Treatment of MDS-associated ADs is not codified. The main challenge here is to achieve remission of the autoimmune manifestations without aggravating MDS-related cytopenias. Glucocorticosteroids (GCs) alone, as a first-line treatment, have been reported to be effective against autoimmune manifestations in up to 80% of cases in some series [15]. However, this response is not always complete or durable, and high rates of steroid-dependent or refractory cases have been reported [44]. Moreover, MDS’ responses to GCs used to treat autoimmune conditions are variable. Cases of improved, refractory or even worsened cytopenias have been registered [1517].

Immunosuppressive treatments can be used as second-line therapies. However, in most cases, no hematological response has been reported but rather a worsening of the MDS-related cytopenias with all the ensuing complications, especially infectious ones [15, 16, 45].

Biologic targeted treatments are also a possible therapeutic option for MDS-associated ADs but with lower response rates compared to GCs and compared to non MDS-related ADs [25]. Moreover, they have no effect on cytopenias of the underlying MDS [25, 46]. Rituximab proved to be the most efficient among biologics, with an overall response of 58%, mainly in vasculitis.
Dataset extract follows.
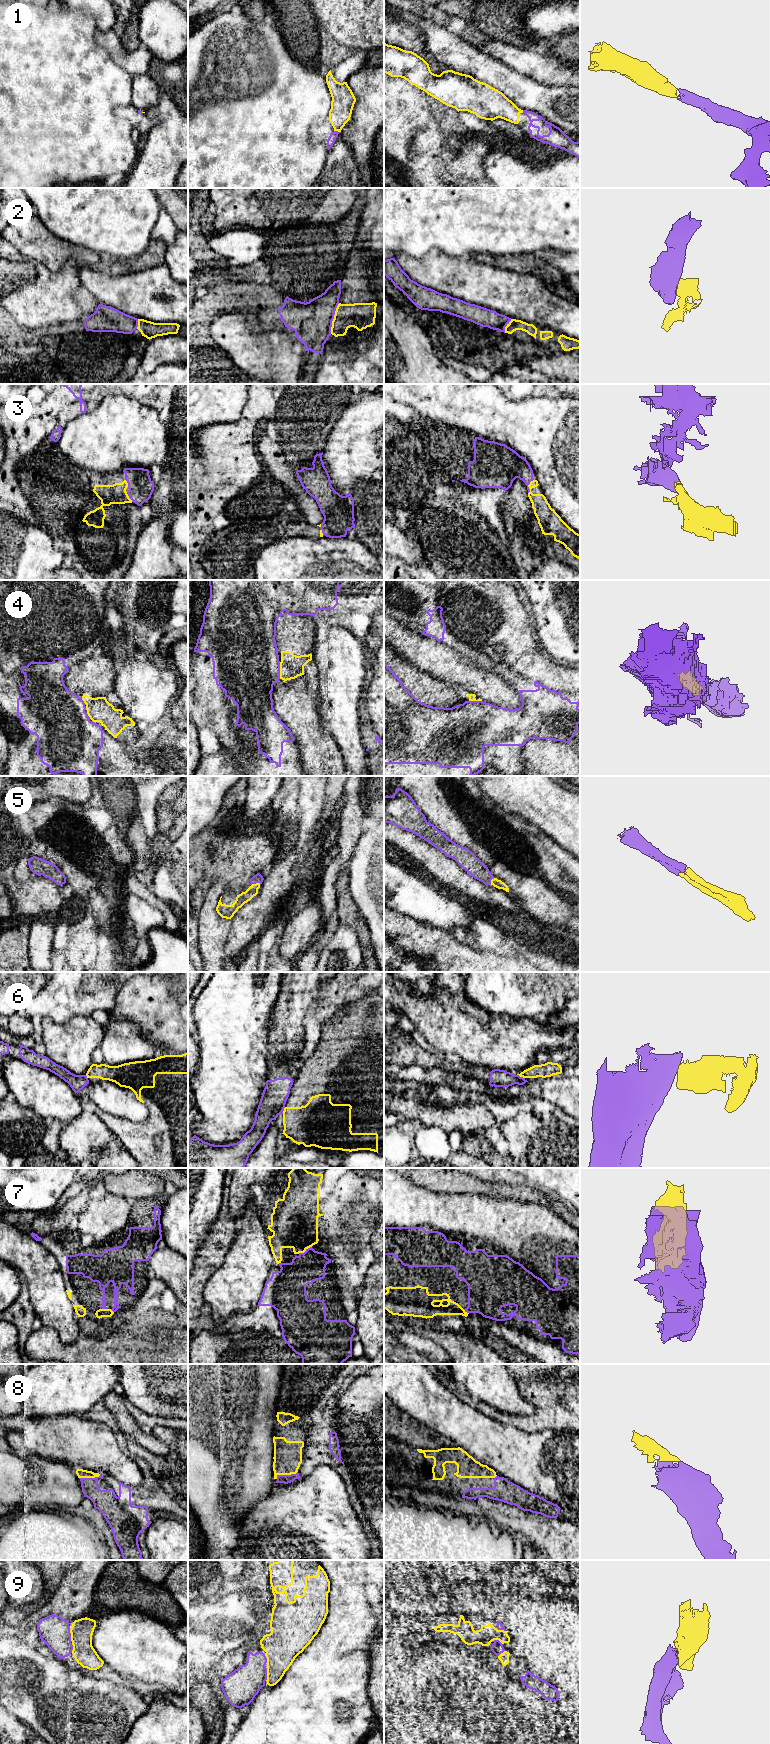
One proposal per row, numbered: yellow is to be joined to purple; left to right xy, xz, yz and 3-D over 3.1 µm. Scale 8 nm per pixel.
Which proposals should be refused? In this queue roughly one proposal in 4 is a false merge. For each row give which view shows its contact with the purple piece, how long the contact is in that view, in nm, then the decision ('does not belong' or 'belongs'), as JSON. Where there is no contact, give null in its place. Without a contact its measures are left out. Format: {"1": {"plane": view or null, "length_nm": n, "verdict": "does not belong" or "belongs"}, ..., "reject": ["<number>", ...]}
{"1": {"plane": "xz", "length_nm": 40, "verdict": "belongs"}, "2": {"plane": "xz", "length_nm": 260, "verdict": "does not belong"}, "3": {"plane": "yz", "length_nm": 130, "verdict": "belongs"}, "4": {"plane": "xz", "length_nm": 140, "verdict": "belongs"}, "5": {"plane": "xz", "length_nm": 70, "verdict": "belongs"}, "6": {"plane": "yz", "length_nm": 70, "verdict": "does not belong"}, "7": {"plane": "xz", "length_nm": 130, "verdict": "belongs"}, "8": {"plane": "xz", "length_nm": 180, "verdict": "belongs"}, "9": {"plane": "xz", "length_nm": 110, "verdict": "belongs"}, "reject": ["2", "6"]}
However, a high rate of adverse effects was reported with these therapies [25]. In contrast, MDS treatment, in particular azacitidine, has been found to have a good effect on associated ADs with regard to the dose of GCs and the number of steroid-dependent patients [15]. As for hypomethylating agents, their efficacy in terms of outcome in MDS-associated ADs has to be confirmed. Interestingly, hematopoietic stem cell transplantation (HSCT), which is the only satisfactory option reported for MDS management, is currently also considered as an effective option in treating severe, refractory AD through reconstituting the hematopoietic system and restoring immune functions as well [47, 48].

Prognostic specific aspects

The heterogeneity of ADs associated with MDS makes the prognostic significance of this association controversial. However, in general, whereas the AD develops before the MDS or during its course, no differences in overall survival or in the rates of acute myeloid leukemia and death have been reported in patients with ADs and MDS compared to with patients with MDS [8, 11, 20]. Nonetheless, systemic vasculitis has been reported as a poor prognostic factor in patients with MDS, mainly due to the presence of high-risk MDS features, and Sweet syndrome has been associated with progression of MDS [11]. Cryoglobulinemic vasculitis was also associated with lower median overall survival [17] due to a higher infectious rate [20]. However, in the presence of an associated AD, the underlying cytogenetic features of MDS do not seem to be influenced [11].


Myelodysplastic syndrome and ADs may coexist or complicate each other with a delay of months to years. Myelodysplastic syndrome-associated ADs have some epidemiological and clinical specific aspects but no major effects on survival. Although this association has been established by several studies, it is sometimes difficult to diagnose, and MDS should always be considered in the diagnostic algorithm of patients having ADs when cytopenia(s) cannot be explained by the immunological disorders.